Stefano De Martino lavora al nuovo Sanremo: il primo 30enne alla guida del Festival e il contratto da otto milioni annui per rivoluzionarlo

Il passaggio di consegne tra vecchio e nuovo direttore artistico del Festival di Sanremo è avvenuto sabato sul palco dell’Ariston. Una novità assoluta per la storia del Festival, con la Rai che si era sempre riservata un periodo di riflessione prima di comunicare ufficialmente il nome del numero uno della kermesse dell’anno successivo. È stato lo stesso Conti ad annunciare Stefano De Martino, ormai pronto a mettersi le spalle l’appellativo di enfant prodige di Viale Mazzini e confermarsi nella storia recente della televisione italiana. Non una sorpresa assoluta, visto che a novembre del 2024 il ballerino aveva ammesso la presenza di una clausola per condurre il Festival all’interno del suo contratto con la Rai in un’intervista al Corriere della Sera.

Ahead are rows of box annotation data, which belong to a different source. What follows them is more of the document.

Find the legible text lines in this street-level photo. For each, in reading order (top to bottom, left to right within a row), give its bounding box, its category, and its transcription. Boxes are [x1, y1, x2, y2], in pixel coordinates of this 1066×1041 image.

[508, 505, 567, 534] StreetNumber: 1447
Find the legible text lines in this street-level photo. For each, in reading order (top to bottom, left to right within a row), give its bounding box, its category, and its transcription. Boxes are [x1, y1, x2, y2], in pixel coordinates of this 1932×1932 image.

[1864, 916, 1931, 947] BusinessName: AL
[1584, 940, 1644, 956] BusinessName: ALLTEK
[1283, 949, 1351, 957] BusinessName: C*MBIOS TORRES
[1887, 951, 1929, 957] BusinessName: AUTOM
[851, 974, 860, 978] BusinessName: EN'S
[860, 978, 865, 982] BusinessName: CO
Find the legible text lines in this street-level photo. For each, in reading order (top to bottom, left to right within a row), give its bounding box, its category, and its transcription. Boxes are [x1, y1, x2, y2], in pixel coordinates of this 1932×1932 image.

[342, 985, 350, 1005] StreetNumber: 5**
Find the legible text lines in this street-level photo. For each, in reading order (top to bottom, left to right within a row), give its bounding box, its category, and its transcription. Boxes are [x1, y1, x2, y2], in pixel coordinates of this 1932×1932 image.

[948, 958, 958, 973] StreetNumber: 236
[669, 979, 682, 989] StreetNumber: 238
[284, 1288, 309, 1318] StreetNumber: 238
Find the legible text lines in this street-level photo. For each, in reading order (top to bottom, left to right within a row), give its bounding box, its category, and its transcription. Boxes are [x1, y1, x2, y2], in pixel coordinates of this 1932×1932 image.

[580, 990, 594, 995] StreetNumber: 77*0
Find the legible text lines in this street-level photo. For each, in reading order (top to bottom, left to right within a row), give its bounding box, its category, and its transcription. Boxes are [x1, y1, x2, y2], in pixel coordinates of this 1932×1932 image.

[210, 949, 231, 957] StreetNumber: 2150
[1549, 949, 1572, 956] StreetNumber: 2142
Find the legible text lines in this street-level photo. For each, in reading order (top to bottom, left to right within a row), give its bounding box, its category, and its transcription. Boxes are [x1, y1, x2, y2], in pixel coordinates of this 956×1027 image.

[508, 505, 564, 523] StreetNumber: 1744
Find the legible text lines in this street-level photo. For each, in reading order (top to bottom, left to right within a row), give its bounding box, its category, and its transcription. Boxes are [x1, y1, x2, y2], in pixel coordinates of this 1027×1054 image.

Il primo 30enne alla guida del Festival e il contratto da otto milioni annui per rivoluzionarlo

Un quadriennale dal compenso record firmato a 34 anni, e in linea con quello riservato ai conduttori di punta degli scorsi anni, per un compenso – stimato al ribasso da Dagospia nei mesi scorsi – di otto milioni annui. Dalle intenzioni, De Martino (37 anni al prossimo febbraio) e la Rai sono passati ai fatti. “Ho già comprato tutte le enciclopedie sul Festival”, ha detto ieri il presentatore al TG1, che dopo l’emozione della finale di quest’anno in occasione del suo annuncio in uno degli orari di picco d’ascolto, assicura di essersi già messo a studiare la storia della kermesse. “È una bella responsabilità che prendo con entusiasmo e affronto energia, sto iniziando a pedalare”.

Stefano De Martino lavora al nuovo Sanremo

Da direttore artistico, De Martino intraprenderà una sfida più ambiziosa rispetto ai suoi predecessori. La giovane età (37 anni) lo rende un punto di riferimento per la nuova generazione televisiva. Non basterà qualche accorgimento per mantenere gli ascolti del Festival sul livello di assestamento: è lecito aspettarsi cambiamenti su più fronti. Dalla riduzione del numero di artisti in gara (troppi 30) per dare più spazio agli show e agli ospiti, a quello dei co-conduttori, riportando così la gestione ad un’intimità simile a quella di Affari Tuoi. E poi le scelte: brani di maggior qualità, minor influenza dei discografici. Decisioni che passano necessariamente attraverso lo studio di cosa ha funzionato e cosa è piaciuto in questi anni.

Rai, un rinnovamento tutt’altro che scontato

Un rinnovamento tutt’altro che scontato. Finita l’era Pippo Baudo, la Rai ha infatti continuato a puntare su conduttori esperti, garanzie di programmi di successo, da game-show a talk, con l’eccezione di due cantanti come Gianni Morandi e Claudio Baglioni, ma mai si era affidata ad un presentatore così giovane. Nel 2009 toccò a Paolo Bonolis affiancato da Luca Laurenti, nel 2010 ad Antonella Clerici, nel 2012 proprio a Morandi, per poi procedere per mini-cicli: per due anni è stata la volta di Fabio Fazio e Luciana Littizzetto, poi il primo triennio di Carlo Conti, e il biennio Baglioni, fino al Festival dei record di Amadeus dal 2020 al 2024, e il ritorno di Conti nella precedente edizione e in quella appena conclusa. Da anni a Viale Mazzini si parlava di volontà di sperimentare, con Alessandro Cattelan – sempre alla guida di Xfactor – visto sempre come un promesso sposo ma mai arrivato all’altare. È bastato un battito di ciglia, in corrispondenza con l’esplosione di De Martino, per far dimenticare il conduttore radiofonico, televisivo e show-man, più volte protagonista in Rai con i suoi programmi. Il futuro è tracciato, in meno di un anno Sanremo può avere la sua rivoluzione.